Below is a list of the research I've done and projects I have worked on.
Bullet matching is a process used to determine whether two bullets may have been fired from the same gun barrel. Historically, this has been a manual process performed by trained forensic examiners. Recent work however has shown that it is possible to add statistical validity and objectivity to the procedure. In this paper, we build upon the algorithms explored in Automatic Matching of Bullet Lands by formalizing and defining a set of features, computed on pairs of bullet lands, which can be used in machine learning models to assess the probability of a match. We then use these features to perform an analysis of the two Hamby bullet sets (Set 252 and Set 44), to assess the presence of microscope operator effects in scanning. We also take some first steps to address the issue of degraded bullet lands, and provide a range of degradation at which the matching algorithm still performs well. Finally, we discuss generalizing land to land comparisons to full bullet comparisons as would be used for this procedure in a criminal justice situation.

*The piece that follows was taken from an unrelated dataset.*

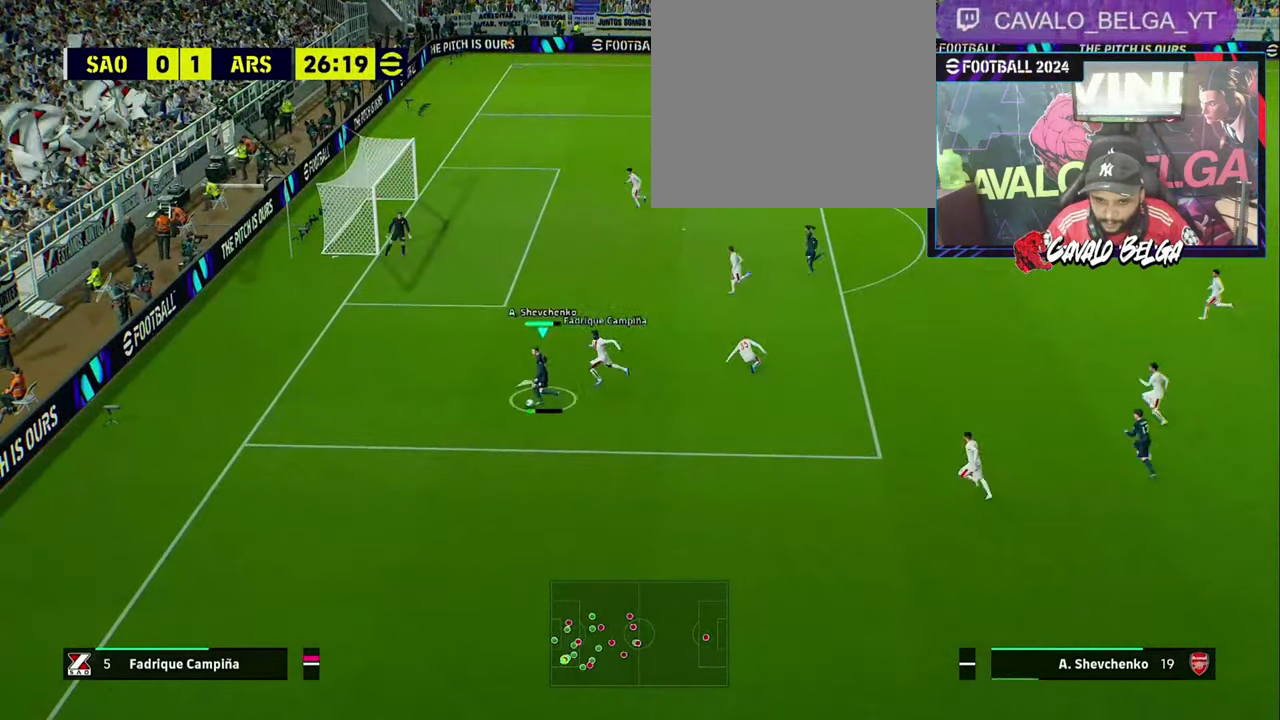
{"buttons": ["L3"], "left_stick": "down-left", "right_stick": "center", "events": [[166, "left_stick", "down-left"]]}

In 2009, the National Academy of Sciences published a report questioning the scientific validity of many forensic methods including firearm examination. Firearm examination is a forensic tool used to help the court determine whether two bullets were fired from the same gun barrel. During the firing process, rifling, manufacturing defects, and impurities in the barrel create striation marks on the bullet. Identifying these striation markings in an attempt to match two bullets is one of the primary goals of firearm examination. We propose an automated framework for the analysis of the 3D surface measurements of bullet land impressions which transcribes the individual characteristics into a set of features that quantify their similarities. This makes identification of matches easier and allows for a quantification of both matches and matchability of barrels. The automatic matching routine we propose manages to (a) correctly identify land impressions (the surface between two bullet groove impressions) with too much damage to be suitable for comparison, and (b) correctly identify all 10,384 land-to-land matches of the James Hamby study.

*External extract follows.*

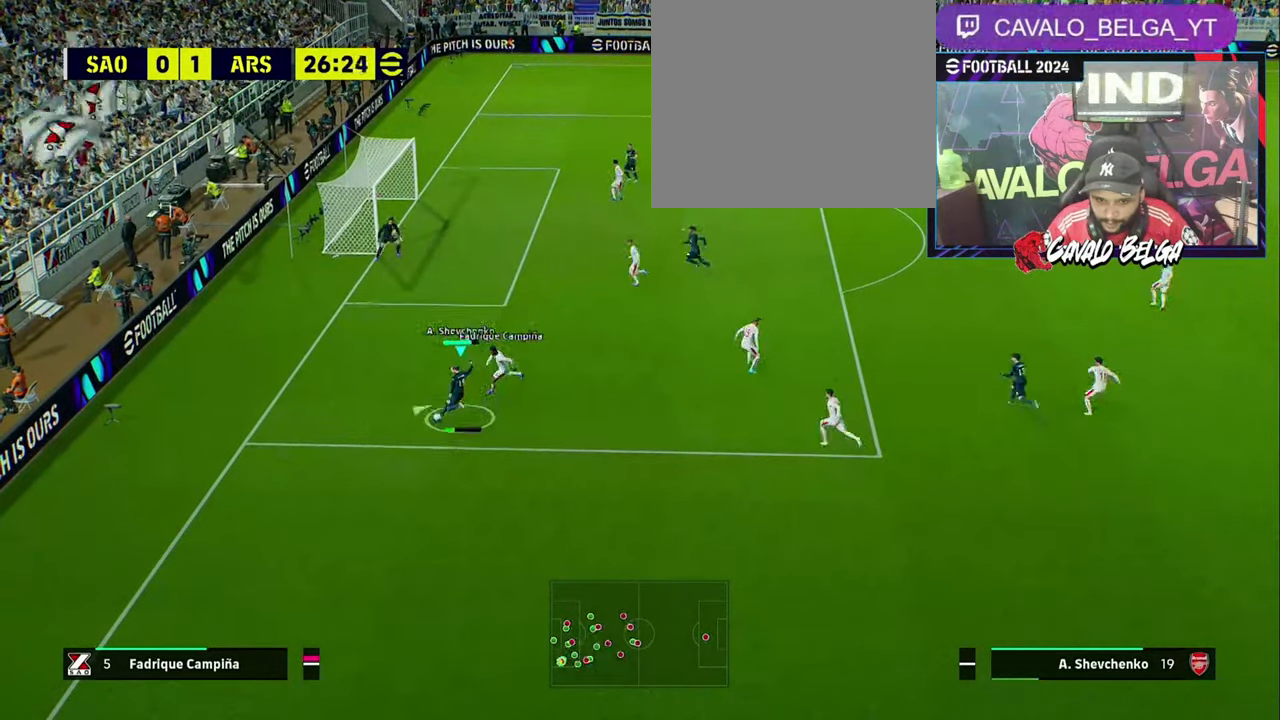
{"buttons": [], "left_stick": "center", "right_stick": "center", "events": [[166, "L3", "up"], [266, "left_stick", "center"]]}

intRo is a modern web-based application for performing basic data analysis and statistical routines. Leveraging the power of R and Shiny, intRo implements common statistical functions in a powerful and extensible modular structure, while remaining simple enough for the novice statistician. This simplicity lends itself to a natural presentation in an introductory statistics course as a substitute for other commonly used statistical software packages, such as Excel and JMP. intRo is currently deployed at the URL http://www.intro-stats.com. Within this paper, we introduce the application and explore the design decisions underlying intRo, as well as highlight some challenges and advantages of reactive programming.
A prominent issue in statistics education is the sometimes large disparity between the theoretical and the computational coursework. discreteRV is an R package for manipulation of discrete random variables which uses clean and familiar syntax similar to the mathematical notation in introductory probability courses. The package offers functions that are simple enough for users with little experience with statistical programming, but has more advanced features which are suitable for a large number of more complex applications. In this paper, we introduce and motivate discreteRV, describe its functionality, and provide reproducible examples illustrating its use.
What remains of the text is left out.